Update: The capital is abuzz over the Vice-president telling Senator Leahy yesterday to go fish, or some other word beginning with f. It seems to have energized the Republican base. Hugh Hewitt was telling his listeners to donate to the Republican Senate campaign fund to help keep Leahy in the minority. I admit to being a little disappointed that Cheney would use that language, but I donated. As Hugh writes, citing the transcript of Cheney's interview with Neal Cavuto:
VP: "Well, I am usually calm, cool, and collected, and ordinarily I don't express myself in strong terms, but I thought it was appropriate here."

Appropriate indeed. And long overdue. After listening to Leahy serially slander numerous judicial nominees, then John Ashcroft last week and the Vice President this week, it was to Dick Cheney's great credit that he let the small man from the small state know what most Americans think of such Uriah Heep-like conduct.
Bush did attempt to restore civility in Washington, but the Democrats are jonesing for their old power, and their response has been to make every scurrilous accusation and lie they can think of. Leahy thinks he can throw acid around and not get burned by it. I think a lot of Republicans are fed up with trying to be civil with people who call you a fascist, Nazi, brownshirt, liar, murderer, etc. Apparently the VP was fed up, too.
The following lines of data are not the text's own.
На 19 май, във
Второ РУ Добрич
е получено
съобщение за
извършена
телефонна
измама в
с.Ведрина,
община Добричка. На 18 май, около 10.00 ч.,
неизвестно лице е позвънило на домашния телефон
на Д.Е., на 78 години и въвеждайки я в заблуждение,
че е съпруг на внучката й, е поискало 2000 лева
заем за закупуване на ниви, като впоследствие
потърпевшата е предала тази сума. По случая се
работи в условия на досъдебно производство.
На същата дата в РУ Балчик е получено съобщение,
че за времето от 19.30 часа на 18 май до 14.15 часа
In my scale of sins, cursing doesn't score on the same level of venality as hypocrisy. Leahy seems to think that politics justifies lying and defaming honest people, and that some one you've called worse than a thief should understand that it's all just good clean mudslinging.

I'm tired of civility, especially when it's answered with the worst kind of demagoguery. I hope this is the opening shot of a campaign that shows the left for the moral lepers they are.